Update faultinjection.yml to terminate instead of stop
AWSTemplateFormatVersion: '2010-09-09'
Description: v1.0 FIS experiment template
Parameters:
EC2InstanceName:
Type: String
ConstraintDescription: Name of the EC2 Instances
Default: 'webserver-1'
Resources:
ExperimentTemplate:
Type: 'AWS::FIS::ExperimentTemplate'
Properties:
Actions:
StopInstances:
ActionId: 'aws:ec2:terminate-instances'
Targets:
Instances: 'webservers'
Description: 'terminate ec2 instances'
RoleArn: !GetAtt 'Role.Arn'
Targets:
webservers:
ResourceTags:
'Name': !Ref EC2InstanceName
ResourceType: 'aws:ec2:instance'
Filters:
- Path: "State.Name"
Values: ["running"]
SelectionMode: 'ALL'
StopConditions:
- Source: 'none'
Tags:
Purpose: Testing FIS
Role:
Type: 'AWS::IAM::Role'
Properties:
AssumeRolePolicyDocument:
Version: '2012-10-17'
Statement:
- Effect: Allow
Principal:
Service: 'fis.amazonaws.com'
Action: 'sts:AssumeRole'
Policies:
- PolicyName: fis
PolicyDocument:
Version: '2012-10-17'
Statement:
- Sid: AllowFISExperimentRoleEC2Actions
Effect: Allow
Action:
- 'ec2:StopInstances'
- 'ec2:StartInstances'
- 'ec2:TerminateInstances'
Resource: !Sub 'arn:${AWS::Partition}:ec2:${AWS::Region}:${AWS::AccountId}:instance/*'I also needed to add a filter in to the target section to only target running instances because you can't target more than 5 instances at once as part of an experiment.
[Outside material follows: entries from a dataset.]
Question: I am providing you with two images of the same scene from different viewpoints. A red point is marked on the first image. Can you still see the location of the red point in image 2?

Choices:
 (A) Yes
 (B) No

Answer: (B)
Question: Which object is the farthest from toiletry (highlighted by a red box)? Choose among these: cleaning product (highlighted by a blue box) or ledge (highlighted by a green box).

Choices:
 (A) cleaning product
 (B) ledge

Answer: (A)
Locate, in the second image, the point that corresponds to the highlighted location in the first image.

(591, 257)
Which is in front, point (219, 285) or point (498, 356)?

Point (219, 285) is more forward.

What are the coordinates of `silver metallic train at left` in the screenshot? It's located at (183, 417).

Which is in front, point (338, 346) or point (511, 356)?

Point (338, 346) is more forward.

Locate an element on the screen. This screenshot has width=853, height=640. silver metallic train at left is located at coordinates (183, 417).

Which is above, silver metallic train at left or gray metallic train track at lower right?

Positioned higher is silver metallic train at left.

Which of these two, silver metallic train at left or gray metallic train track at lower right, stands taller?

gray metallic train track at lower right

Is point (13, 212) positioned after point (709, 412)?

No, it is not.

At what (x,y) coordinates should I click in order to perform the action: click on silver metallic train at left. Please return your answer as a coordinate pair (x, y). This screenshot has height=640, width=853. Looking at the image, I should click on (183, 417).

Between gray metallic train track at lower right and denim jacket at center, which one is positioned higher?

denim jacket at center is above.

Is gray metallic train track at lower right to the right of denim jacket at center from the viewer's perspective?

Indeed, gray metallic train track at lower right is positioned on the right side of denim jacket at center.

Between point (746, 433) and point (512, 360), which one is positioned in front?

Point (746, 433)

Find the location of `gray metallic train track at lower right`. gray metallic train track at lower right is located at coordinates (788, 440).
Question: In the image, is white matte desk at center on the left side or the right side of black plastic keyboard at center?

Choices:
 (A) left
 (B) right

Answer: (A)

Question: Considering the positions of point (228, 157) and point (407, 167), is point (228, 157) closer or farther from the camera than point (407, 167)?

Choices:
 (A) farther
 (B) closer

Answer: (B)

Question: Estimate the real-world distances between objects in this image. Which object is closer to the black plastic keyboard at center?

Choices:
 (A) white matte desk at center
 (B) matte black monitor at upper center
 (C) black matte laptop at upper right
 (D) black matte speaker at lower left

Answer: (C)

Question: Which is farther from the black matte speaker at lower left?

I had a few terminated instances sitting around that were also being targeted. Fair enough, you probably don't want to accidentally terminate your whole fleet of 100 production instances!
aws cloudformation update-stack --stack-name fis-test-template --template-body file://faultinjection.yml --capabilities CAPABILITY_IAM
{
"StackId": "arn:aws:cloudformation:ap-southeast-2:000000000000:stack/fis-test-template/f2ce5c00-4c8e-11ec-9c5e-xxxxxxxx"
}Let's start the FIS experiment again and see if our instances get terminated and auto-heal themselves.
Using the watch curl command we can see that even though
all of the instances serving our application are getting terminated,
we still only had around 2 minutes of downtime while the autoscale group
provisioned some more instances. Not bad! But clearly not good enough
for a production stack.
Some other things we might look at doing to strengthen our production stack:
- Launch more instances behind the load balancer
- Enable termination protection
- Add some better monitoring / alerting for observability
- Get better insights into what's happening on our production machines
Game Day Applications
I think this is a good service to utilise during game days and training events. Forcing your staff into building resilient architecture is a great way to prepare them for actual production outages.
There is a heap more that this service can do, and a heap more we can do to make our services resilient, but this post has ended up much longer than I expected it to! I might have to revisit this and explore other functionality another day.